_Exercise requirements_
If a line of the data below holds the string "macros", copy it.

Stored items from a collection:

--- START ---

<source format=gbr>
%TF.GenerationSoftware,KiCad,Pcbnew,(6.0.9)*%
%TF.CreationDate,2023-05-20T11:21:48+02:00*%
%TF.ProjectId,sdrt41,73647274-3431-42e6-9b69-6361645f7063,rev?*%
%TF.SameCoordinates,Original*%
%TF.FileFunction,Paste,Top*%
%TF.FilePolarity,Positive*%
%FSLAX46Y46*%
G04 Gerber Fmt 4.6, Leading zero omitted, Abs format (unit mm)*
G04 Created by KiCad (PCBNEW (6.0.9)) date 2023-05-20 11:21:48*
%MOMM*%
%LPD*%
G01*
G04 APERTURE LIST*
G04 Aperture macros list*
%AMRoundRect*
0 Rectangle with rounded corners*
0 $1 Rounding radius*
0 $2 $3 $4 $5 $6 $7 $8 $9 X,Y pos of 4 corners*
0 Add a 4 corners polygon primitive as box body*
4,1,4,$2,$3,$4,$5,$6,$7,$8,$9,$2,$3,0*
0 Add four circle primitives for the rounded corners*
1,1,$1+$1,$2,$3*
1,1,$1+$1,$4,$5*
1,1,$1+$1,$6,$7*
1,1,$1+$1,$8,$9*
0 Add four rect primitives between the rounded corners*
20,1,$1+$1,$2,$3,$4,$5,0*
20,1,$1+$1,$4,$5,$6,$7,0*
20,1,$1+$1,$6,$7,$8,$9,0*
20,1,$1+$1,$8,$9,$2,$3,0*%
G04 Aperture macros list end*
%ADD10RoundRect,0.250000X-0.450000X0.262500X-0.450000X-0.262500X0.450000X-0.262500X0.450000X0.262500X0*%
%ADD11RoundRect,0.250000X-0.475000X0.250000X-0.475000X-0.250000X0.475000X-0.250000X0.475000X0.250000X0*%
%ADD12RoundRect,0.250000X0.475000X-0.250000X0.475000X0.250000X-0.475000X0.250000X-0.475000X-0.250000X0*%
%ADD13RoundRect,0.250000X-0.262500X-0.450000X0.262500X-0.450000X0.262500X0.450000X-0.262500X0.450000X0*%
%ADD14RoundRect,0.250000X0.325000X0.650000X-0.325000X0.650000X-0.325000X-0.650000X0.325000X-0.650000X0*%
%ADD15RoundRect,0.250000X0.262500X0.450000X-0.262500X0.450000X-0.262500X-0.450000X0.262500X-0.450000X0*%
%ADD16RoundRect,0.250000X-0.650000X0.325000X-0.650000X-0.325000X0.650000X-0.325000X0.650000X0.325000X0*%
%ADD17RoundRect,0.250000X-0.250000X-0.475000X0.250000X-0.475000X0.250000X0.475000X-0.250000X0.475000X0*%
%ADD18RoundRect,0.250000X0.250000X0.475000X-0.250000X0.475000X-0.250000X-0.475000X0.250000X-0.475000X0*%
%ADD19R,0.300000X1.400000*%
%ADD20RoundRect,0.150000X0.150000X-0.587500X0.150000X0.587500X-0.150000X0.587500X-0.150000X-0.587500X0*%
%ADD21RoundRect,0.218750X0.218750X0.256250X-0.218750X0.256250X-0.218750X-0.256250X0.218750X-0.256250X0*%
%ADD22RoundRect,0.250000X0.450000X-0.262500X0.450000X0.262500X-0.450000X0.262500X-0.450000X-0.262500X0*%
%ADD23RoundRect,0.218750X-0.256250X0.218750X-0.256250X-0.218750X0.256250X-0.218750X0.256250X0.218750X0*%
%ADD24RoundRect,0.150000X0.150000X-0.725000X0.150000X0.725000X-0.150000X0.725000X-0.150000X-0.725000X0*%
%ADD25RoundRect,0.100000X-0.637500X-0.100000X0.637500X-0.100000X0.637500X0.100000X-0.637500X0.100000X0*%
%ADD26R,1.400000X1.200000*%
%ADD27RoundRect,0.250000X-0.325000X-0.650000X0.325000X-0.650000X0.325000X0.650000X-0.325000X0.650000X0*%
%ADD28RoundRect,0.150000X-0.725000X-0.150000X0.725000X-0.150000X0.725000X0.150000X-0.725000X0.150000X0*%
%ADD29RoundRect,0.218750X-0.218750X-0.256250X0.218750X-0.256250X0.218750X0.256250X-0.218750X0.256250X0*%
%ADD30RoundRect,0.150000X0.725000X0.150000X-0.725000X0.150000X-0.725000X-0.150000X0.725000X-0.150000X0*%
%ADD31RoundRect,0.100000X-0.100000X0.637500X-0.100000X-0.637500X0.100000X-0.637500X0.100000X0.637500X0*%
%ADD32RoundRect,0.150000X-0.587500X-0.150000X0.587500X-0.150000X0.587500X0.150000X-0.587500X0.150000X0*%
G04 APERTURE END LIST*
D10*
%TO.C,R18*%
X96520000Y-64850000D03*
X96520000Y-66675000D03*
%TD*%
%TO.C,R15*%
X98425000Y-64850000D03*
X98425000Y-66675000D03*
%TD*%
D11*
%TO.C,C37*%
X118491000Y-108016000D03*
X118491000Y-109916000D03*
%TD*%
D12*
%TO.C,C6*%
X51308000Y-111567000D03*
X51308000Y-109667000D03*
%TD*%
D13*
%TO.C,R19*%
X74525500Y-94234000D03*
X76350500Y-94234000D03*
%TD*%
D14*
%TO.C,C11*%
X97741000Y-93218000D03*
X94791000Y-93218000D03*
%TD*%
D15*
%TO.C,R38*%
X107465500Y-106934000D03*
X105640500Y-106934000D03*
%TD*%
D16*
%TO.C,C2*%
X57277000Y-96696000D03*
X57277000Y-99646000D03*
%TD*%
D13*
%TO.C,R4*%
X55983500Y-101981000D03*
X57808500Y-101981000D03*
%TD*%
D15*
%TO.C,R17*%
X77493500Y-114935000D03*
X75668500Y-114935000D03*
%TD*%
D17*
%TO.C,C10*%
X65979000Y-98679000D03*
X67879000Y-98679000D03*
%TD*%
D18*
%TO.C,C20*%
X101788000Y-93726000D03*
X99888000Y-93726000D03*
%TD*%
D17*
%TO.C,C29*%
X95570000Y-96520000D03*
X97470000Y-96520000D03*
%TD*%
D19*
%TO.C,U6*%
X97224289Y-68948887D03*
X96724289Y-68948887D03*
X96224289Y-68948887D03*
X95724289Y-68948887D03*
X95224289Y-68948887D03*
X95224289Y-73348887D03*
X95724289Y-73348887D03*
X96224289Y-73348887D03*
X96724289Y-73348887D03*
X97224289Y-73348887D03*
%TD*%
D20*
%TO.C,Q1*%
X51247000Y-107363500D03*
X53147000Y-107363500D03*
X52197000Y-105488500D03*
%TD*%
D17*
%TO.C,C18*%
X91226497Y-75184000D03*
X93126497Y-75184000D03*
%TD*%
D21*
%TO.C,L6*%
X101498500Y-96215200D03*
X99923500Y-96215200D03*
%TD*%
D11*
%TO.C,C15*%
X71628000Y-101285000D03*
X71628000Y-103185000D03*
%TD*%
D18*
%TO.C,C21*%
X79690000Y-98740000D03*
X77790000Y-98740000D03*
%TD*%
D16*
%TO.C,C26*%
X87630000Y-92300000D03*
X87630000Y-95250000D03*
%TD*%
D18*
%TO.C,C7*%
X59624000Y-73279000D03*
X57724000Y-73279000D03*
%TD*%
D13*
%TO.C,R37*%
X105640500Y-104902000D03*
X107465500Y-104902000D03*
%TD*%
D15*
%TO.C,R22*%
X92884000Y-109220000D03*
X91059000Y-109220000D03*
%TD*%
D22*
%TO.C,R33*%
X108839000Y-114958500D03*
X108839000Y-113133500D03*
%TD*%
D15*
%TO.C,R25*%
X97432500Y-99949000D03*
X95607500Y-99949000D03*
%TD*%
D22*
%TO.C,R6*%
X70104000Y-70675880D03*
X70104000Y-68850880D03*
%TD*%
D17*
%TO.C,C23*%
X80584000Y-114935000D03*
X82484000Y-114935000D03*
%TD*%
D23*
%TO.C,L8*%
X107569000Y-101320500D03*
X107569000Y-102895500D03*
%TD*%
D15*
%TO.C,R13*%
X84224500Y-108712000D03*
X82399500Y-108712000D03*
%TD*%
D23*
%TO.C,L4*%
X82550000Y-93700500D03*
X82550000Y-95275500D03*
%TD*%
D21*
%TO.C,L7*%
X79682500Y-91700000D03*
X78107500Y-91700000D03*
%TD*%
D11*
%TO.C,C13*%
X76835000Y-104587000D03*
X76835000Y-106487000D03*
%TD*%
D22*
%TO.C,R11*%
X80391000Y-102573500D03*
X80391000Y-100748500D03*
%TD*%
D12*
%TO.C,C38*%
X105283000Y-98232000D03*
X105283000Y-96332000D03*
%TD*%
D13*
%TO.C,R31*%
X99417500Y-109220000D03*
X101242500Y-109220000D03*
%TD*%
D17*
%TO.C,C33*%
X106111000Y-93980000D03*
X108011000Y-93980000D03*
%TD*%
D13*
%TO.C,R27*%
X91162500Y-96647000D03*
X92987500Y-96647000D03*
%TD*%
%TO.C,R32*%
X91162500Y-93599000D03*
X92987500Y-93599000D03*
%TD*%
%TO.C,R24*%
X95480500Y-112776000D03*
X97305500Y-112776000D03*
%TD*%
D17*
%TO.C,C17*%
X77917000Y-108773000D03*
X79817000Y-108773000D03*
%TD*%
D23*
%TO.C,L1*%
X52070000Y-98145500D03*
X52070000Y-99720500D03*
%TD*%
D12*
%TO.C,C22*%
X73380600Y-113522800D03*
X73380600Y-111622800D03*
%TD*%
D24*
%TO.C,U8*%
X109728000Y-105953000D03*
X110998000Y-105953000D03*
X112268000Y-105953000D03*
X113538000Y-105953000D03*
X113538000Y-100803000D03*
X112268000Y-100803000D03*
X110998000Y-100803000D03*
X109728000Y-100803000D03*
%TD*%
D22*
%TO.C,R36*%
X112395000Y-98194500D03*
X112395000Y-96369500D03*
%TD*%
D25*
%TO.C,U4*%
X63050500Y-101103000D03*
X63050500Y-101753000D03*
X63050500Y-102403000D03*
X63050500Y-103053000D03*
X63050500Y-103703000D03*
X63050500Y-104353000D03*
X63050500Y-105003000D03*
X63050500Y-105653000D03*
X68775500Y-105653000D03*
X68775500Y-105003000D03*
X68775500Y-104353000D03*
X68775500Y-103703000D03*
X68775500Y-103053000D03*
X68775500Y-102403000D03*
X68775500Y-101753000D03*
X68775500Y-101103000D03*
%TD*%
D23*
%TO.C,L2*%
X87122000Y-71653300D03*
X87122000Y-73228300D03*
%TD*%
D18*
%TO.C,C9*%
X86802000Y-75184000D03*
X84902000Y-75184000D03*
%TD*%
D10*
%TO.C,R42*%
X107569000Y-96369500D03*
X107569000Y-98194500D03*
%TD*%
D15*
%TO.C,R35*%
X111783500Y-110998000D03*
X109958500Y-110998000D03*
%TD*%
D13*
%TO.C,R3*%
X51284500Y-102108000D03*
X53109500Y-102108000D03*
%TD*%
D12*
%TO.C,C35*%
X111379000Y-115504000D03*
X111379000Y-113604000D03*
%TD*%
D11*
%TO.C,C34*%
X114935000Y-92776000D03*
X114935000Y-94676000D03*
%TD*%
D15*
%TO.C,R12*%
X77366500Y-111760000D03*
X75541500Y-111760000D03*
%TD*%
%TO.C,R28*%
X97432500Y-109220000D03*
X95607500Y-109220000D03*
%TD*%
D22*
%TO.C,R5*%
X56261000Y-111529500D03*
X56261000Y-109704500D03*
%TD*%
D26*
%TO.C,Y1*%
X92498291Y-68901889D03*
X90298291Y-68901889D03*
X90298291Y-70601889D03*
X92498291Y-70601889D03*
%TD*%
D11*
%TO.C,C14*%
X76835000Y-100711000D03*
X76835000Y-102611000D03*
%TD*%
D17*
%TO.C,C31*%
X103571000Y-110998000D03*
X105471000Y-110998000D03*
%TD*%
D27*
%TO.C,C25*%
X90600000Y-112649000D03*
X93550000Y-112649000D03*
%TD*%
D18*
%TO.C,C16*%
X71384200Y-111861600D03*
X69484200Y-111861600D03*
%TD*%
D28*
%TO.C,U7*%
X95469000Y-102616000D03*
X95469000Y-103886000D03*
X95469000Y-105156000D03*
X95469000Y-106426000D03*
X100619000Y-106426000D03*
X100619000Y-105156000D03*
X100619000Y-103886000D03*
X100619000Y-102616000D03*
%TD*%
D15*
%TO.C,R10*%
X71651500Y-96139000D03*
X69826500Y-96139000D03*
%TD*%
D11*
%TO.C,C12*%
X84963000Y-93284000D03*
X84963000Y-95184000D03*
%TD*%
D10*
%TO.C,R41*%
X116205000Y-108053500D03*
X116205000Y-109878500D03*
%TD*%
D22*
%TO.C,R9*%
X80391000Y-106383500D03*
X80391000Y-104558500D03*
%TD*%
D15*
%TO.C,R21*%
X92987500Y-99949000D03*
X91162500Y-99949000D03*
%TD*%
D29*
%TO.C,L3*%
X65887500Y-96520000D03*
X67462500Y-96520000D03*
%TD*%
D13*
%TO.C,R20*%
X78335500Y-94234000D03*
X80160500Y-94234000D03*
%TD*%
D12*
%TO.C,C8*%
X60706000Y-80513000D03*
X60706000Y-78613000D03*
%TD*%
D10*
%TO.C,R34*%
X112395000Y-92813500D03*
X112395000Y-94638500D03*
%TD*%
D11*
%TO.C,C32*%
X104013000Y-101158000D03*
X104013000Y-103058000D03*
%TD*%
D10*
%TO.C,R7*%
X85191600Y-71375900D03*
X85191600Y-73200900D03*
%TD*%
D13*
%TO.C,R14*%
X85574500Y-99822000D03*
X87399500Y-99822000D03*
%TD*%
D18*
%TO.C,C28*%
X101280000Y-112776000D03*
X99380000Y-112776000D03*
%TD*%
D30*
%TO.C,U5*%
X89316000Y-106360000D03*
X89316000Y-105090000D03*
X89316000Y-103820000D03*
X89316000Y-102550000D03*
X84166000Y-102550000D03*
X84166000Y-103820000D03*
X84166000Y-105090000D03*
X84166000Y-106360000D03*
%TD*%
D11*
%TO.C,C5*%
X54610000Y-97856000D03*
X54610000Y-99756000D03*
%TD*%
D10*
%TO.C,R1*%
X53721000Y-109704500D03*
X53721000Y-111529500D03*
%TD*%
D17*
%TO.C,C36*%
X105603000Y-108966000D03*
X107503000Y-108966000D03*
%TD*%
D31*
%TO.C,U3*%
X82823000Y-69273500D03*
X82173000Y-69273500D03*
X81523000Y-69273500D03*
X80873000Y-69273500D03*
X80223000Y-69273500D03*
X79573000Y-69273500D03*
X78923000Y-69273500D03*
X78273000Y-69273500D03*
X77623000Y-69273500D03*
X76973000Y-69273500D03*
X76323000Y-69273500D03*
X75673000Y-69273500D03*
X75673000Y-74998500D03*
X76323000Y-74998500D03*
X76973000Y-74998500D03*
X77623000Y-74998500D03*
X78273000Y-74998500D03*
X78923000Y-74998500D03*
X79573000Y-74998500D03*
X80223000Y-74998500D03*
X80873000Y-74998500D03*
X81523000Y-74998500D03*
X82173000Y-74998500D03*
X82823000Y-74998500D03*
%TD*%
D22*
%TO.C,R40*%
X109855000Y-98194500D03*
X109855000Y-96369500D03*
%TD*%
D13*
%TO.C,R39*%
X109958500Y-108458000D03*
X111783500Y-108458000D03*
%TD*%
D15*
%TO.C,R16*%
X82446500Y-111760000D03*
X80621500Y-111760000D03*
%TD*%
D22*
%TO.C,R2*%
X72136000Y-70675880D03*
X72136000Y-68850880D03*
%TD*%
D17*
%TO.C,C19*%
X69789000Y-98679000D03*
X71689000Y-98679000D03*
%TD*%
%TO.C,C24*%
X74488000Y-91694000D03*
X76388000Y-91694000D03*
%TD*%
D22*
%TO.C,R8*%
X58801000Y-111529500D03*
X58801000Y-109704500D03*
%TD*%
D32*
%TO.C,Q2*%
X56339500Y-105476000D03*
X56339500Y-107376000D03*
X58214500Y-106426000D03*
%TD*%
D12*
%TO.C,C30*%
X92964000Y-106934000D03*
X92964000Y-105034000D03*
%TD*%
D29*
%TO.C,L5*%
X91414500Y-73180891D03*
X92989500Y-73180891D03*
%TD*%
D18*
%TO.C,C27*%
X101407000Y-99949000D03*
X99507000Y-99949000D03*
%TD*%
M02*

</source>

--- END ---
--- START ---

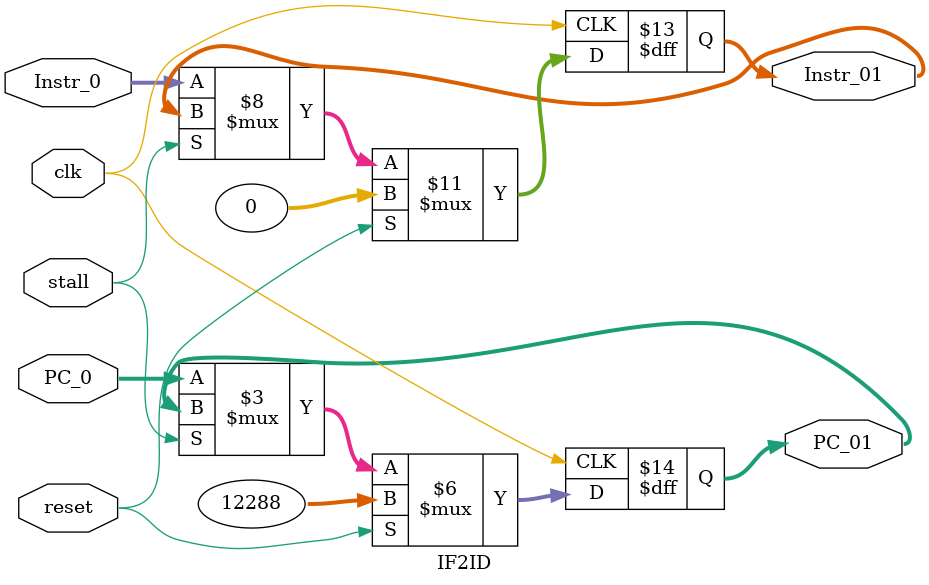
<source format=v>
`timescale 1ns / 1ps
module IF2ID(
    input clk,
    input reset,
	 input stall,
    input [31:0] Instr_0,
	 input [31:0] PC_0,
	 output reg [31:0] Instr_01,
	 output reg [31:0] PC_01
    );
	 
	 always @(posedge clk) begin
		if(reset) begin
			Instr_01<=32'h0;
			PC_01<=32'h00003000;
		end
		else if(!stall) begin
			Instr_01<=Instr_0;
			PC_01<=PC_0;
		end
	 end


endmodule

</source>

--- END ---

_Task answer_
G04 Aperture macros list*
G04 Aperture macros list end*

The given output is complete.